- _Work instructions_
Only the lines that hold "CEAS" should be in the answer, each copied from the data below.

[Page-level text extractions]
'''

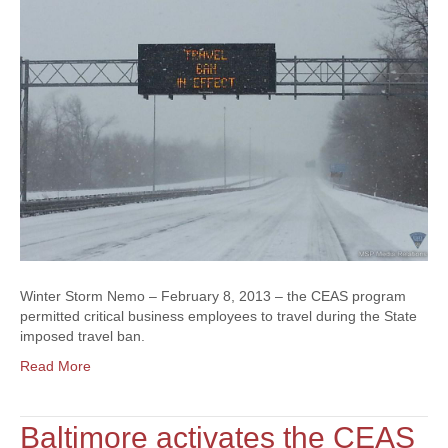
Winter Storm Nemo – February 8, 2013 – the CEAS program
permitted critical business employees to travel during the State
imposed travel ban.
Read More
Baltimore activates the CEAS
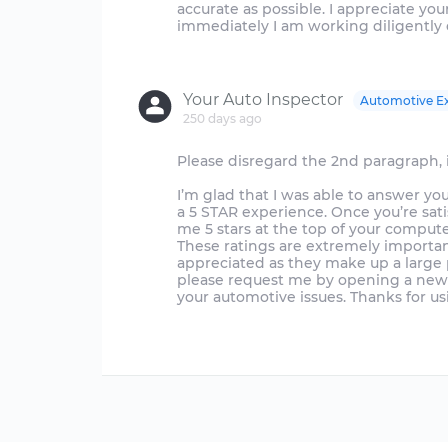
accurate as possible. I appreciate y
immediately I am working diligently 
Your Auto Inspector
Automotive E
250 days ago
Please disregard the 2nd paragraph, i
I’m glad that I was able to answer yo
a 5 STAR experience. Once you’re sat
me 5 stars at the top of your compute
These ratings are extremely importan
appreciated as they make up a large p
please request me by opening a new q
your automotive issues. Thanks for u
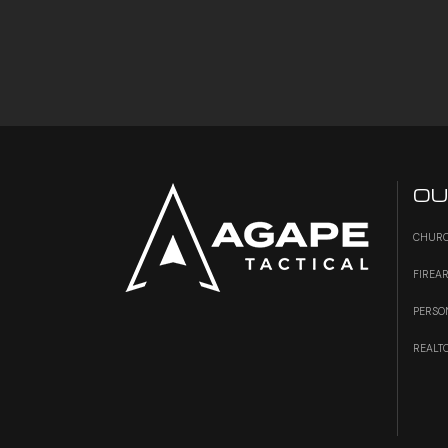
OU
CHURC
FIREA
PERSO
REALT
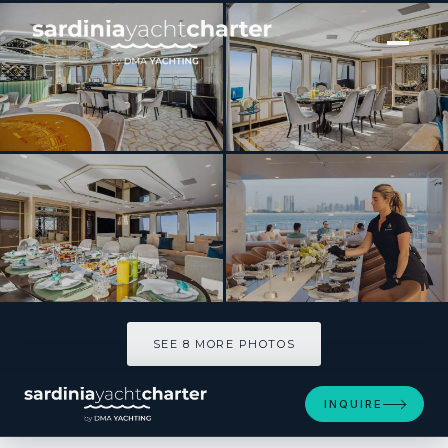
[ MOTOR YACHT · BUILT 2016 ]
BOMBAY
SEE 8 MORE PHOTOS
SEE 8 MORE PHOTOS
INQUIRE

'''

- _Written solution_
Winter Storm Nemo – February 8, 2013 – the CEAS program
Baltimore activates the CEAS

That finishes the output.